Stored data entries
[Start of Attachment]
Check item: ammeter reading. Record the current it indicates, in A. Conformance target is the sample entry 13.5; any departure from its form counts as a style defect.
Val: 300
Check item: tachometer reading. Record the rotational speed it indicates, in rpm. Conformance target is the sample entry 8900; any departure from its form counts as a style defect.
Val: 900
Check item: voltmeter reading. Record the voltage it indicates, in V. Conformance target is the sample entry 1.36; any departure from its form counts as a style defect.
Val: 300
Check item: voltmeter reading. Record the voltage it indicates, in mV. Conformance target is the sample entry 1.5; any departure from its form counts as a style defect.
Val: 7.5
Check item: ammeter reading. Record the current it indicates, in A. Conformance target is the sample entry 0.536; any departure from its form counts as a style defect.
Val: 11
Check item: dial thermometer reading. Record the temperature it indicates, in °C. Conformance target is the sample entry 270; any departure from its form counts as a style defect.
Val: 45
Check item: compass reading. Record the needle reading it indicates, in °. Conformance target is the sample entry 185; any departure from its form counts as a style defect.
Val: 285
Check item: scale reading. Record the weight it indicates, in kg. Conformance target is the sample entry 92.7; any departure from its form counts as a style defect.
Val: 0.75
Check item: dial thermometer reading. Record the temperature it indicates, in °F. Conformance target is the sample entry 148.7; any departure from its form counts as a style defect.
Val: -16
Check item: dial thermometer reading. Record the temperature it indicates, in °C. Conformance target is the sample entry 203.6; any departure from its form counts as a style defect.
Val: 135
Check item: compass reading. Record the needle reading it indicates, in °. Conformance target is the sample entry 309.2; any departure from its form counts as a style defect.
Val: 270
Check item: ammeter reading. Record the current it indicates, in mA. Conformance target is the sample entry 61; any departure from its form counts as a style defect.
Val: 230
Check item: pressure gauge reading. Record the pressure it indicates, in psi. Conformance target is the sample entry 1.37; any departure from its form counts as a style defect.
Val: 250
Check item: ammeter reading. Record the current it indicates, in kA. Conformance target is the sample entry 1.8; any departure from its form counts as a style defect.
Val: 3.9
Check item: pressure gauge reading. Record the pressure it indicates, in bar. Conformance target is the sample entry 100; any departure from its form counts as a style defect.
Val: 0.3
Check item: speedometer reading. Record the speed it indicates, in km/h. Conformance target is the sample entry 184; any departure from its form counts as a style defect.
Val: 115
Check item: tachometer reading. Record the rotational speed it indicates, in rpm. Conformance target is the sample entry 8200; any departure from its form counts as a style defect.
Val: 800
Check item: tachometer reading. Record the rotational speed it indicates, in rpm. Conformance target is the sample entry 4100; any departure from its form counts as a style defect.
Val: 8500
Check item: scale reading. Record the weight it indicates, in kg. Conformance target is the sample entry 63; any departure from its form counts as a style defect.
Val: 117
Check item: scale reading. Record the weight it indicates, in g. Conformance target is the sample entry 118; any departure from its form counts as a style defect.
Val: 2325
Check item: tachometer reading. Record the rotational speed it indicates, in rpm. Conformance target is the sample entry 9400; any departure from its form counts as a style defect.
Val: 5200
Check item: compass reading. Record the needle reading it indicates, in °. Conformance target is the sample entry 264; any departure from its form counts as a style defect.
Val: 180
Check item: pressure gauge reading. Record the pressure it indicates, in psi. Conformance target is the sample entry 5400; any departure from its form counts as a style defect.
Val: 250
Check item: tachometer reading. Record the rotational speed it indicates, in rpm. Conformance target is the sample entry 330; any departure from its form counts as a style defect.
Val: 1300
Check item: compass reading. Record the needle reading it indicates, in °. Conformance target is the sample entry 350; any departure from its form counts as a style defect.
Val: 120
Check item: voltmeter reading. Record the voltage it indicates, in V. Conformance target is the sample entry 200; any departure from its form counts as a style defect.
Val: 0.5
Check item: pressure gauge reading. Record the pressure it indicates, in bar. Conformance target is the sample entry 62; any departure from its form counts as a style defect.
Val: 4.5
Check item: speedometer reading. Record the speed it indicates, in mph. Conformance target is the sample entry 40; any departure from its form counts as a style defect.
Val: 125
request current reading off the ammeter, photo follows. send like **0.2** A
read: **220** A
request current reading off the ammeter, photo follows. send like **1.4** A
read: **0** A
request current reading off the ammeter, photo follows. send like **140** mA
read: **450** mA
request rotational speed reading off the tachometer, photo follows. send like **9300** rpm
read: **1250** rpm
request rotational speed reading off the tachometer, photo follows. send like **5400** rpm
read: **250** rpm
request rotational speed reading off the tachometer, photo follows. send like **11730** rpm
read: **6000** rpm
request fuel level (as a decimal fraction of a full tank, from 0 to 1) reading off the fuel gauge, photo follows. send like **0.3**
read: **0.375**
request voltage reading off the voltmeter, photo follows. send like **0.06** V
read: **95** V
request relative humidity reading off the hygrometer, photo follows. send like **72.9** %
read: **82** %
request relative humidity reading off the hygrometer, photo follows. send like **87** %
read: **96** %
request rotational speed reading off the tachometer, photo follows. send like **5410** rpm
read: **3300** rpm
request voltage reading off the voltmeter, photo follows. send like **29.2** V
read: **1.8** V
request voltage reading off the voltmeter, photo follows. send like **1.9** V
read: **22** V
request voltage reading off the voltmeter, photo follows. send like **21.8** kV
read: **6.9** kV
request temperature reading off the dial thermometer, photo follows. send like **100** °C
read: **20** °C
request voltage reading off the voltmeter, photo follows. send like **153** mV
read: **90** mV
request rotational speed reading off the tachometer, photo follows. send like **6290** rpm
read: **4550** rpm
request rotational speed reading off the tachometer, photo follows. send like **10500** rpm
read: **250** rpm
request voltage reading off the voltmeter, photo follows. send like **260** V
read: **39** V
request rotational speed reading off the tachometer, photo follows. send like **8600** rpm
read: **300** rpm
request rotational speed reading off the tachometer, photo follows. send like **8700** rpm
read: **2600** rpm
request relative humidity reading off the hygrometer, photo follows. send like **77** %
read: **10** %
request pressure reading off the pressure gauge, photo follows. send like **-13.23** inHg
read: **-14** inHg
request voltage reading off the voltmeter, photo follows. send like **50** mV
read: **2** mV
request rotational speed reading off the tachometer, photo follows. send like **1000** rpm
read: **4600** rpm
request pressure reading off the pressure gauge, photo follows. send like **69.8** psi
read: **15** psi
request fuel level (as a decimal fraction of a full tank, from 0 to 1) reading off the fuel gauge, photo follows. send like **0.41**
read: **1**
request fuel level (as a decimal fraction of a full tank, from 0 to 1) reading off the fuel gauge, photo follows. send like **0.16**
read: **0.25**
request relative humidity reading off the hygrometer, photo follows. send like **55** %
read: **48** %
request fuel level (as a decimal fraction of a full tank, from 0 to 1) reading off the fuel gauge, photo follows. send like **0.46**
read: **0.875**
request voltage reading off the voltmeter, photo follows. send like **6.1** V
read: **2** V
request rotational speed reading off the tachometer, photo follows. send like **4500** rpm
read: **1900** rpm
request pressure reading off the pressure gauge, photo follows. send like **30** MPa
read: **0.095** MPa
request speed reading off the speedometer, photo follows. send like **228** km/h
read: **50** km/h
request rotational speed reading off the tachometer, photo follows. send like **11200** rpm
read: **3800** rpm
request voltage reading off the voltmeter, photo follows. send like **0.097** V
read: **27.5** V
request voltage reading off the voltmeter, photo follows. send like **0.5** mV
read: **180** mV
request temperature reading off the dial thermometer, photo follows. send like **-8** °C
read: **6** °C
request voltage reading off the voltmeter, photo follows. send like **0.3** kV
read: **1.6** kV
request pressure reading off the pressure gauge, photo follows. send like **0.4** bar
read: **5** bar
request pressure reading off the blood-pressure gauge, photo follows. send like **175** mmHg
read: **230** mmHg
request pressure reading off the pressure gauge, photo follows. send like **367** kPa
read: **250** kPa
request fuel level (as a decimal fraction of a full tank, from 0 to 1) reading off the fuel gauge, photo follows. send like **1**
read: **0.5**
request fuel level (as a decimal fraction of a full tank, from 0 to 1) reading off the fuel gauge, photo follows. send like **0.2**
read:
[End of Attachment]
Reproduce the data above verbatim, beginning at the line that contains "like **153** mV" and ending after the line that contains "read: **4550** rpm".

**THE ANSWER**
request voltage reading off the voltmeter, photo follows. send like **153** mV
read: **90** mV
request rotational speed reading off the tachometer, photo follows. send like **6290** rpm
read: **4550** rpm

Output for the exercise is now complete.